Definir preços para os aplicativos é tarefa para os desenvolvedores, não para a Apple. Conforme as aplicações se proliferam (vide os conversores) e os desenvolvedores ficam mais competitivos, a tendência é que os preços se estabilizem.

As atualizações são pouco frequentes por conta dos processos da Apple. Quando uma atualização de firmware do iPhone/iPod touch trava um programa, o desenvolvedor pode corrigir o problema e enviar o novo programa em um dia – só que o processo trava na aprovação da Apple, que tem um processo lento. Usuários e desenvolvedores reclamam que pode levar uma semana ou mais para surgirem as atualizações no site, deixando os usuários com aplicativos com falhas nesse período.

Nem tudo são reclamações. A Apple mudou algumas coisas nesse período. No fim de setembro, a Apple mudou a política de reviews de produtos na App Store. Agora, só quem compra o aplicativo pode fazer uma crítica (ou elogio) a ele. Isso foi feito para limpar os aplicativos de opiniões falsas e tentar melhorar a experiência do usuário.

E os desenvolvedores também comemoraram quando a Apple modificou, na última semana, suas políticas de divulgação de informação: eles podem comentar com outros programadores sobre seus métodos (mas só depois que o aplicativo é publicado).

No Brasil

As críticas - e elogios - à App Store também valem para a versão brasileira. Só que, infelizmente, o usuário brasileiro da App Store ainda encontra menos programas em comparação à loja norte-americana.

Um exemplo rápido e fácil: games. Se você tem acesso à App Store com uma conta nos Estados Unidos (mesmo que cadastrada com um cartão pré-pago comprado com facilidade em qualquer loja da Apple), pode baixar jogos para seu iPhone/iPod touch sem maiores problemas.
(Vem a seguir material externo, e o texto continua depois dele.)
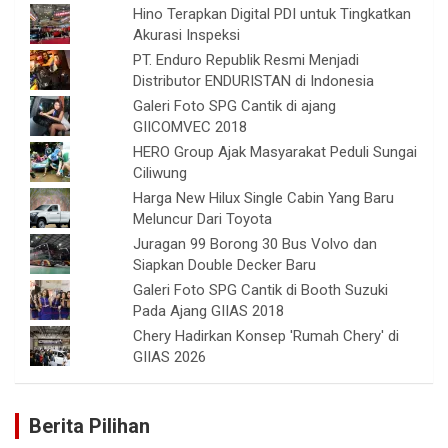
Hino Terapkan Digital PDI untuk Tingkatkan
Akurasi Inspeksi
PT. Enduro Republik Resmi Menjadi
Distributor ENDURISTAN di Indonesia
Galeri Foto SPG Cantik di ajang
GIICOMVEC 2018
HERO Group Ajak Masyarakat Peduli Sungai
Ciliwung
Harga New Hilux Single Cabin Yang Baru
Meluncur Dari Toyota
Juragan 99 Borong 30 Bus Volvo dan
Siapkan Double Decker Baru
Galeri Foto SPG Cantik di Booth Suzuki
Pada Ajang GIIAS 2018
Chery Hadirkan Konsep 'Rumah Chery' di
GIIAS 2026
Berita Pilihan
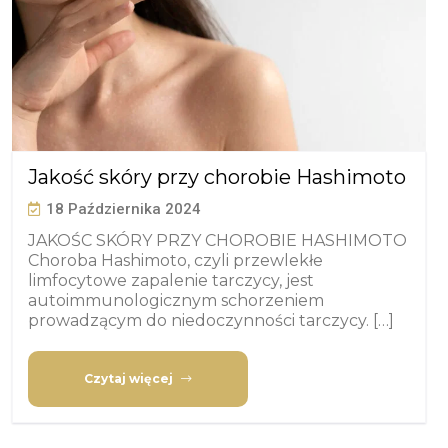
Jakość skóry przy chorobie Hashimoto
18 Października 2024
JAKOŚC SKÓRY PRZY CHOROBIE HASHIMOTO
Choroba Hashimoto, czyli przewlekłe
limfocytowe zapalenie tarczycy, jest
autoimmunologicznym schorzeniem
prowadzącym do niedoczynności tarczycy. […]
Czytaj więcej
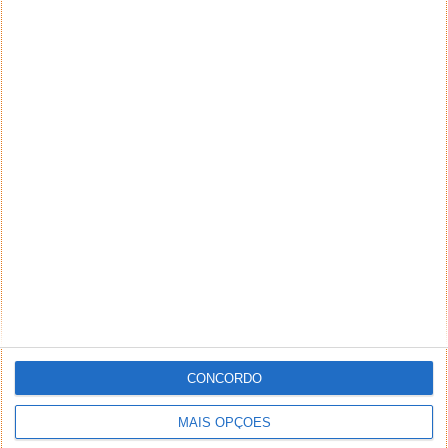
CONCORDO
MAIS OPÇÕES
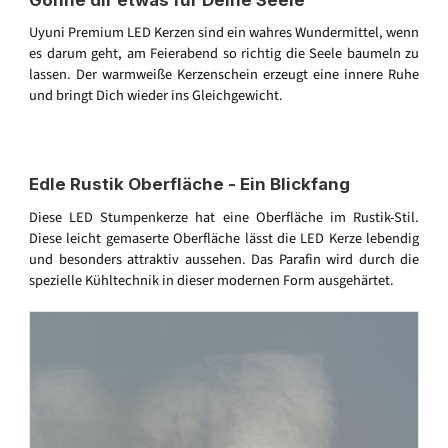
Uyuni Premium LED Kerzen sind ein wahres Wundermittel, wenn
es darum geht, am Feierabend so richtig die Seele baumeln zu
lassen. Der warmweiße Kerzenschein erzeugt eine innere Ruhe
und bringt Dich wieder ins Gleichgewicht.
Edle Rustik Oberfläche - Ein Blickfang
Diese LED Stumpenkerze hat eine Oberfläche im Rustik-Stil.
Diese leicht gemaserte Oberfläche lässt die LED Kerze lebendig
und besonders attraktiv aussehen. Das Parafin wird durch die
spezielle Kühltechnik in dieser modernen Form ausgehärtet.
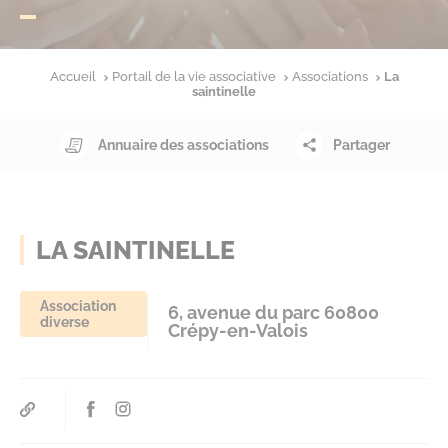
Accueil
Portail de la vie associative
Associations
La
saintinelle
Annuaire des associations
Partager
LA SAINTINELLE
Association
6, avenue du parc 60800
diverse
Crépy-en-Valois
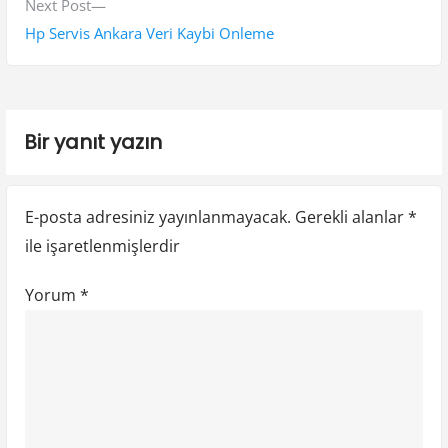
i
N
Next Post
g
o
e
Hp Servis Ankara Veri Kaybi Onleme
e
u
x
s
t
z
p
p
i
Bir yanıt yazın
o
o
n
s
s
t
t
m
E-posta adresiniz yayınlanmayacak.
Gerekli alanlar
*
:
:
e
ile işaretlenmişlerdir
s
Yorum
*
i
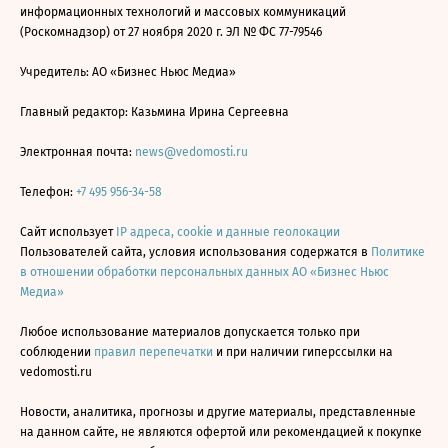
информационных технологий и массовых коммуникаций
(Роскомнадзор) от 27 ноября 2020 г. ЭЛ № ФС 77-79546
Учредитель: АО «Бизнес Ньюс Медиа»
Главный редактор: Казьмина Ирина Сергеевна
Электронная почта:
news@vedomosti.ru
Телефон:
+7 495 956-34-58
Сайт использует
IP адреса, cookie и данные геолокации
Пользователей сайта, условия использования содержатся в
Политике
в отношении обработки персональных данных АО «Бизнес Ньюс
Медиа»
Любое использование материалов допускается только при
соблюдении
правил перепечатки
и при наличии гиперссылки на
vedomosti.ru
Новости, аналитика, прогнозы и другие материалы, представленные
на данном сайте, не являются офертой или рекомендацией к покупке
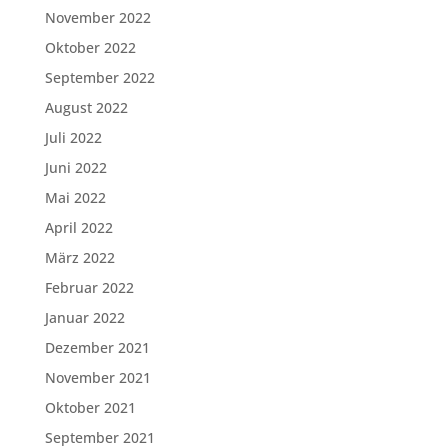
November 2022
Oktober 2022
September 2022
August 2022
Juli 2022
Juni 2022
Mai 2022
April 2022
März 2022
Februar 2022
Januar 2022
Dezember 2021
November 2021
Oktober 2021
September 2021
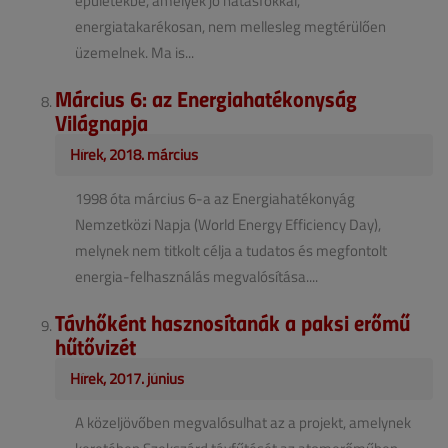
épületekbe, amelyek jó hatásfokkal,
energiatakarékosan, nem mellesleg megtérülően
üzemelnek. Ma is...
Március 6: az Energiahatékonyság
Világnapja
Hírek, 2018. március
1998 óta március 6-a az Energiahatékonyág
Nemzetközi Napja (World Energy Efficiency Day),
melynek nem titkolt célja a tudatos és megfontolt
energia-felhasználás megvalósítása....
Távhőként hasznosítanák a paksi erőmű
hűtővizét
Hírek, 2017. június
A közeljövőben megvalósulhat az a projekt, amelynek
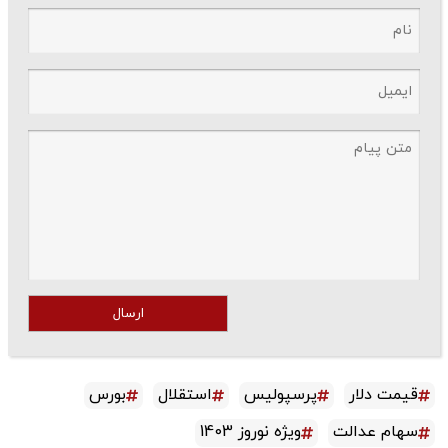
ارسال
قیمت دلار
پرسپولیس
استقلال
بورس
سهام عدالت
ویژه نوروز 1403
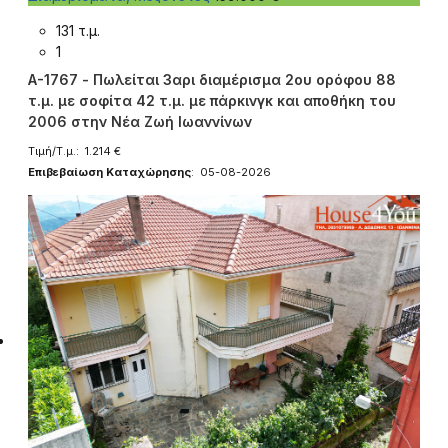
131 τ.μ.
1
A-1767 - Πωλείται 3αρι διαμέρισμα 2ου ορόφου 88
τ.μ. με σοφίτα 42 τ.μ. με πάρκινγκ και αποθήκη του
2006 στην Νέα Ζωή Ιωαννίνων
Τιμή/Τ.μ.: 1.214 €
Επιβεβαίωση Καταχώρησης
: 05-08-2026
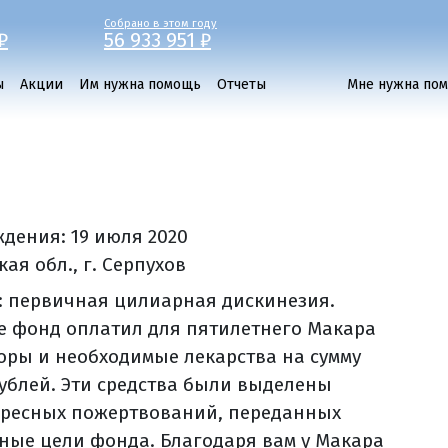
Собрано в этом году
₽
56 933 951 ₽
ы
Акции
Им нужна помощь
Отчеты
Мне нужна по
ждения:
19 июля 2020
ая обл., г. Серпухов
: первичная цилиарная дискинезия.
те фонд оплатил для пятилетнего Макара
оры и необходимые лекарства на сумму
 рублей. Эти средства были выделены
дресных пожертвований, переданных
вные цели фонда. Благодаря вам у Макара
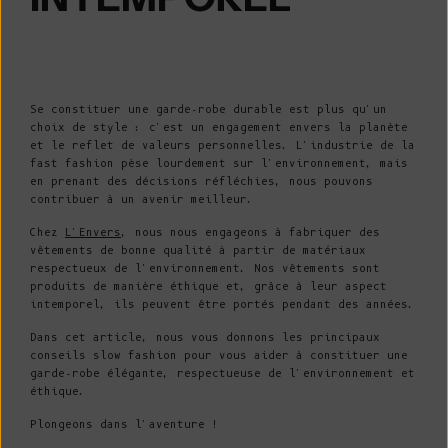
Se constituer une garde-robe durable est plus qu'un
choix de style : c'est un engagement envers la planète
et le reflet de valeurs personnelles. L'industrie de la
fast fashion pèse lourdement sur l'environnement, mais
en prenant des décisions réfléchies, nous pouvons
contribuer à un avenir meilleur.
Chez
L'Envers
, nous nous engageons à fabriquer des
vêtements de bonne qualité à partir de matériaux
respectueux de l'environnement. Nos vêtements sont
produits de manière éthique et, grâce à leur aspect
intemporel, ils peuvent être portés pendant des années.
Dans cet article, nous vous donnons les principaux
conseils slow fashion pour vous aider à constituer une
garde-robe élégante, respectueuse de l'environnement et
éthique.
Plongeons dans l'aventure !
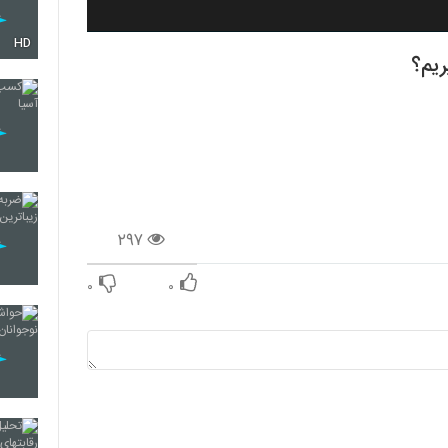
HD
ریم؟
۲۹۷
۰
۰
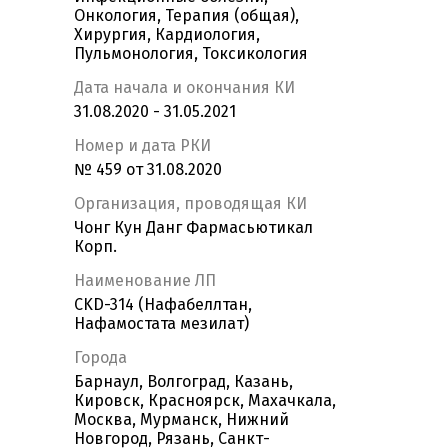
Онкология, Терапия (общая),
Хирургия, Кардиология,
Пульмонология, Токсикология
Дата начала и окончания КИ
31.08.2020 - 31.05.2021
Номер и дата РКИ
№ 459 от 31.08.2020
Организация, проводящая КИ
Чонг Кун Данг Фармасьютикал
Корп.
Наименование ЛП
CKD-314 (Нафабеллтан,
Нафамостата мезилат)
Города
Барнаул, Волгоград, Казань,
Кировск, Красноярск, Махачкала,
Москва, Мурманск, Нижний
Новгород, Рязань, Санкт-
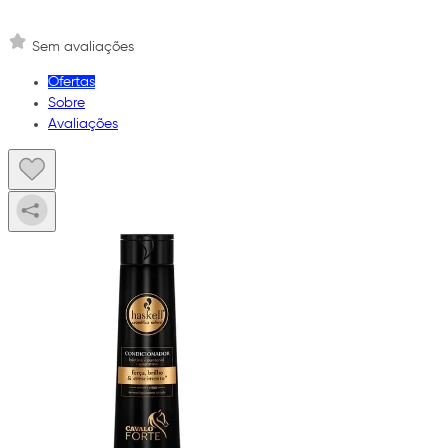
Sem avaliações
Ofertas
Sobre
Avaliações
Agora, se você é usuário da conta brasileira, esqueça os games: eles simplesmente não aparecem.

A Apple já informou, oficialmente, que não interfere no mercado onde os aplicativos são vendidos, e oferecer ou não um determinado programa (ou game) é escolha do desenvolvedor, que teoricamente precisa oferecer suporte técnico ao produto no Brasil. Por isso não temos games, e sim uma loja limitada.

Outro problema que esperamos ser consertado em breve é a barreira do idioma. A App Store Brasil ainda fala inglês - nada de português, mesmo com o iPhone já à venda no mercado local.